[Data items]
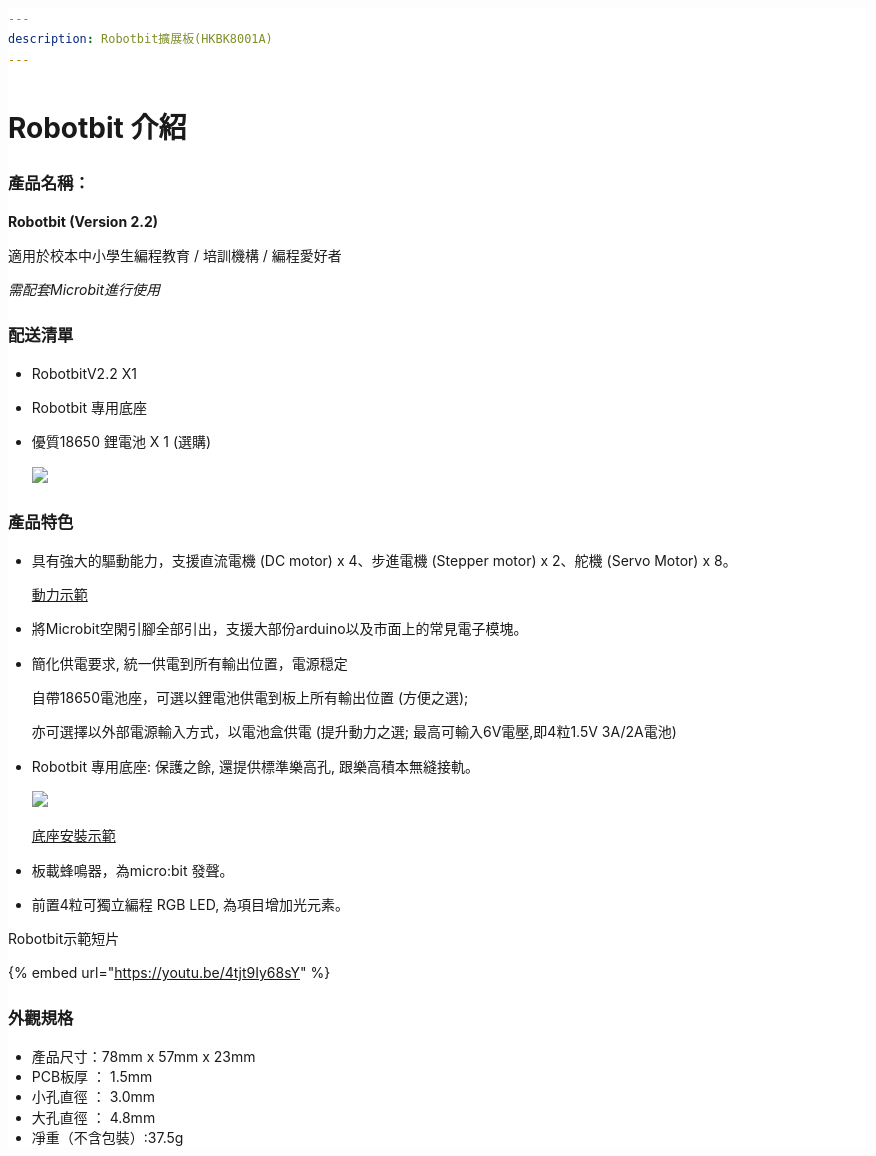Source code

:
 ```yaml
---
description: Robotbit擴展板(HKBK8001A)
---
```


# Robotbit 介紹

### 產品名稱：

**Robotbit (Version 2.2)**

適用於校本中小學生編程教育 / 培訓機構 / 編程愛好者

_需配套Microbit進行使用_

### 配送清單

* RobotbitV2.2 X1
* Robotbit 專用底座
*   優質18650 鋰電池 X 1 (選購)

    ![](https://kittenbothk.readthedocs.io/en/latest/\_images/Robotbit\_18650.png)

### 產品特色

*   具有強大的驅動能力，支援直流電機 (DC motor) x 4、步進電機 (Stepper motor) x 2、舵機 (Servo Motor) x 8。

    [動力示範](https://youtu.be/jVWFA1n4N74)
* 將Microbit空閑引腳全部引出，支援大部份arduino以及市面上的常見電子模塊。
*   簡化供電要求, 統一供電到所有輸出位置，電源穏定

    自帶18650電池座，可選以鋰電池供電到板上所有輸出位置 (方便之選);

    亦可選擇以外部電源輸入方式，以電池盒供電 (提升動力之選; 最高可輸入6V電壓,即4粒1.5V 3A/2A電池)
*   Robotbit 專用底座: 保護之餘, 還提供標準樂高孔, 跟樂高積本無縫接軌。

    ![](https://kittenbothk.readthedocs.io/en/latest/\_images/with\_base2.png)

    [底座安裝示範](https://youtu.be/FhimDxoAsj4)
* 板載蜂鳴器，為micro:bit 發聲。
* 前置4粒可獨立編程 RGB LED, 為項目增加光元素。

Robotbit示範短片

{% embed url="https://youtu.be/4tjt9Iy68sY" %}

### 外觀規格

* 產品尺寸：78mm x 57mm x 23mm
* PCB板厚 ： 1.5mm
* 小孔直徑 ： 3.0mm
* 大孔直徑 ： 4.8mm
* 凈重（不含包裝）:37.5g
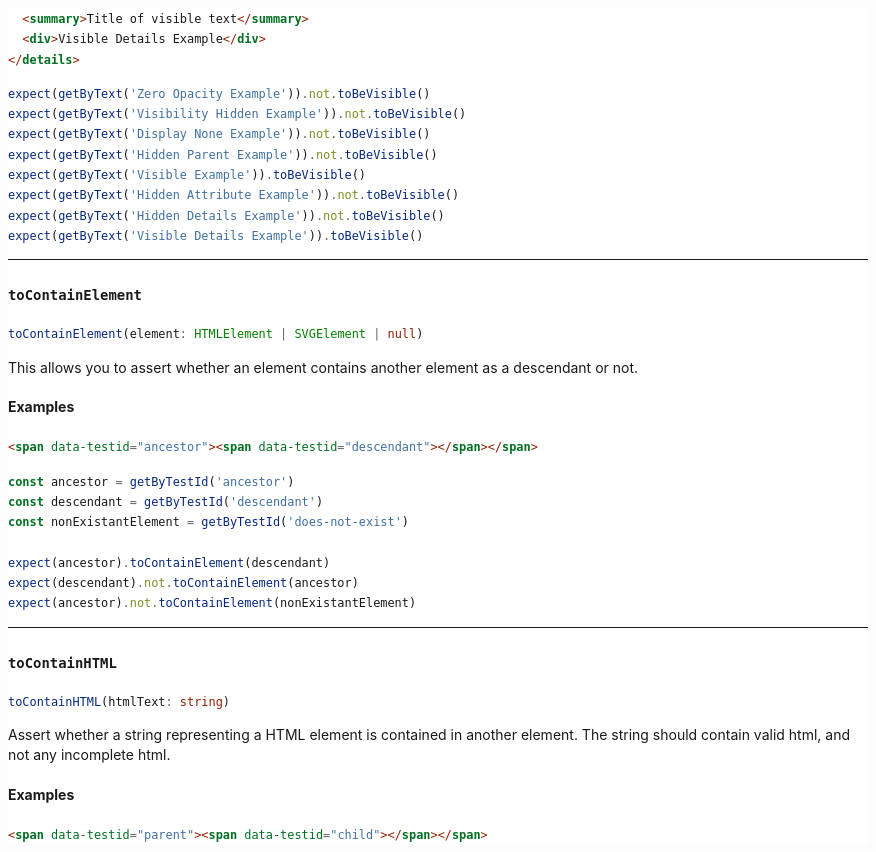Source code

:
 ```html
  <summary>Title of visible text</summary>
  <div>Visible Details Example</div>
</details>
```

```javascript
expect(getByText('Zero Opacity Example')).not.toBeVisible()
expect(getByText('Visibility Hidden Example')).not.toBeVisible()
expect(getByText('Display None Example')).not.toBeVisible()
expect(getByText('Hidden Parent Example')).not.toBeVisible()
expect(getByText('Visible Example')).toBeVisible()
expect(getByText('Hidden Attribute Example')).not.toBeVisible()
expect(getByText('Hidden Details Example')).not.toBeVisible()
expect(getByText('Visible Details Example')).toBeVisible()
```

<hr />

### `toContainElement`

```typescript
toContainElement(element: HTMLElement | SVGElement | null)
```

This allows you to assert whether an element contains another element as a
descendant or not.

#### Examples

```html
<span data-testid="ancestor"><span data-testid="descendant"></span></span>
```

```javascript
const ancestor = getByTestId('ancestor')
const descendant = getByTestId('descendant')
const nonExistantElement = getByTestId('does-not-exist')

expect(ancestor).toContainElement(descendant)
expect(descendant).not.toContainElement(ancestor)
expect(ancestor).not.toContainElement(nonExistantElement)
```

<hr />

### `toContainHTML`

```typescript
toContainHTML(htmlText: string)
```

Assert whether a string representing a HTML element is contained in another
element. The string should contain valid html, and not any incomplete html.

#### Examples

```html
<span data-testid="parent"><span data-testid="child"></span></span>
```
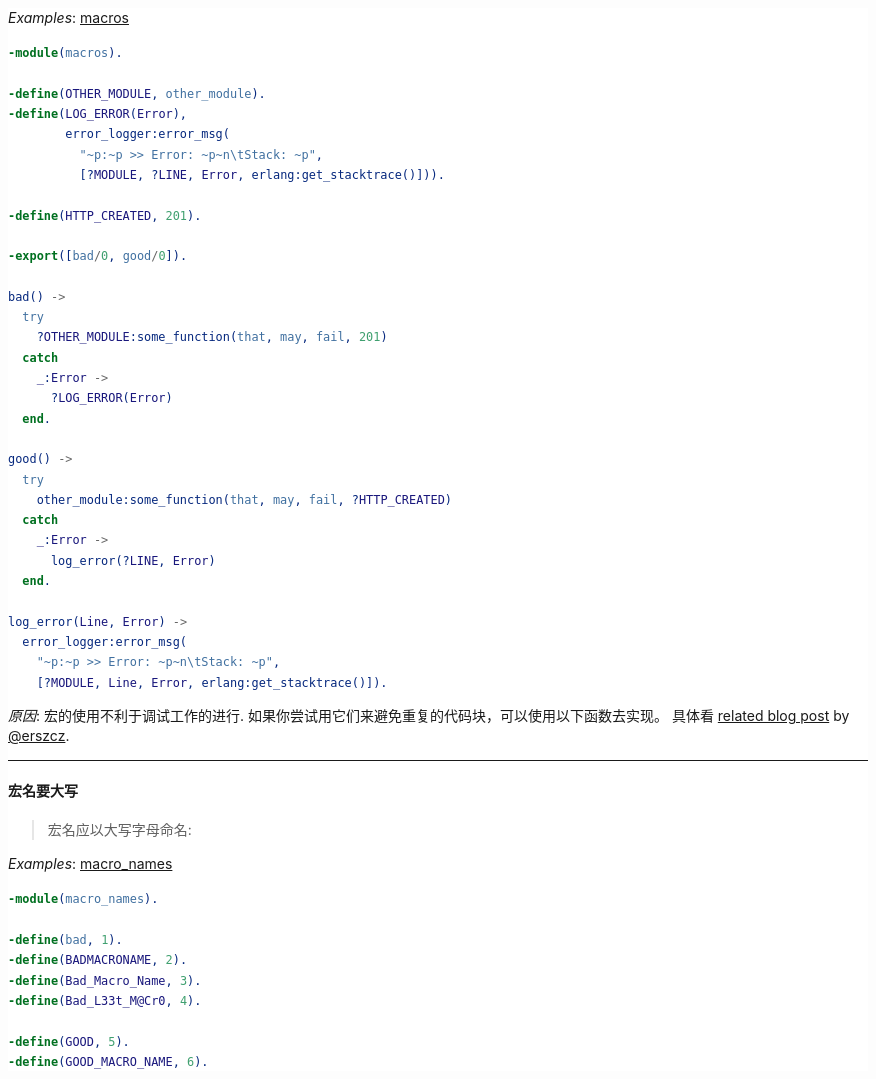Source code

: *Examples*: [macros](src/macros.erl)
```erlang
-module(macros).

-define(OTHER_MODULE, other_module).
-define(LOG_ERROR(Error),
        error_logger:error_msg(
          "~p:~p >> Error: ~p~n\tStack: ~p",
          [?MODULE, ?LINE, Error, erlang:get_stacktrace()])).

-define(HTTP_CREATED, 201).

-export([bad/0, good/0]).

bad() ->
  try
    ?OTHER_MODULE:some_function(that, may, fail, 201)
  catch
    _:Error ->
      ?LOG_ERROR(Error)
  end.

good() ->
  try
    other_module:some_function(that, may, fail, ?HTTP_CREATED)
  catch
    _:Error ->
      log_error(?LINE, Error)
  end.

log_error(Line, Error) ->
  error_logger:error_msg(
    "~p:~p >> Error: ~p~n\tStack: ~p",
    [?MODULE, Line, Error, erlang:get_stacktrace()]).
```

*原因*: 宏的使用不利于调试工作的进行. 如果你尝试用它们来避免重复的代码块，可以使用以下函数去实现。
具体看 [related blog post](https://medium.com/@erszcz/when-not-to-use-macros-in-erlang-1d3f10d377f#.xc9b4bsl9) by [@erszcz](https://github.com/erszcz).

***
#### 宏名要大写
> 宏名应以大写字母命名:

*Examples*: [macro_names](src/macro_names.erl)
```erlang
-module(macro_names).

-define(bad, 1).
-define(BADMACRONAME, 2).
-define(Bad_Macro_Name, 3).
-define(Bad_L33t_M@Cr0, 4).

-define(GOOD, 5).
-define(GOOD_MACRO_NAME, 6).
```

---

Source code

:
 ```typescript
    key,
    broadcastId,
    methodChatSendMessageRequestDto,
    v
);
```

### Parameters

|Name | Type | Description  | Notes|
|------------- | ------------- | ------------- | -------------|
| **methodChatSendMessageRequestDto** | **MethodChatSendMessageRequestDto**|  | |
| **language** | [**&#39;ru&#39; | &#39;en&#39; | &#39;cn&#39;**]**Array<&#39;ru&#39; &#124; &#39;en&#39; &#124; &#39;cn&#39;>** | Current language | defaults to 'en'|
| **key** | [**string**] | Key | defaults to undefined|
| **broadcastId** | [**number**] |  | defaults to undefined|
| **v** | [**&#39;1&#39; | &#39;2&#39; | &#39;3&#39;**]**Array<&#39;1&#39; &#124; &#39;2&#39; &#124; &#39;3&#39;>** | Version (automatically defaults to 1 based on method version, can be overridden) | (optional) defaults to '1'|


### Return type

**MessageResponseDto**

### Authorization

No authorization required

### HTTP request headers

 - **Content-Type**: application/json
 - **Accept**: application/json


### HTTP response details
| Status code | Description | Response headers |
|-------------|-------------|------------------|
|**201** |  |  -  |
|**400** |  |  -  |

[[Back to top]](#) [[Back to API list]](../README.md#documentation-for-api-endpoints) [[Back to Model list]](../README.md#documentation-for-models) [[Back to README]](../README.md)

_Work required_: From the entries above, select each line containing the string "Array".

_Completed exercise_:
| **language** | [**&#39;ru&#39; | &#39;en&#39; | &#39;cn&#39;**]**Array<&#39;ru&#39; &#124; &#39;en&#39; &#124; &#39;cn&#39;>** | Current language | defaults to 'en'|
| **v** | [**&#39;1&#39; | &#39;2&#39; | &#39;3&#39;**]**Array<&#39;1&#39; &#124; &#39;2&#39; &#124; &#39;3&#39;>** | Version (automatically defaults to 1 based on method version, can be overridden) | (optional) defaults to '1'|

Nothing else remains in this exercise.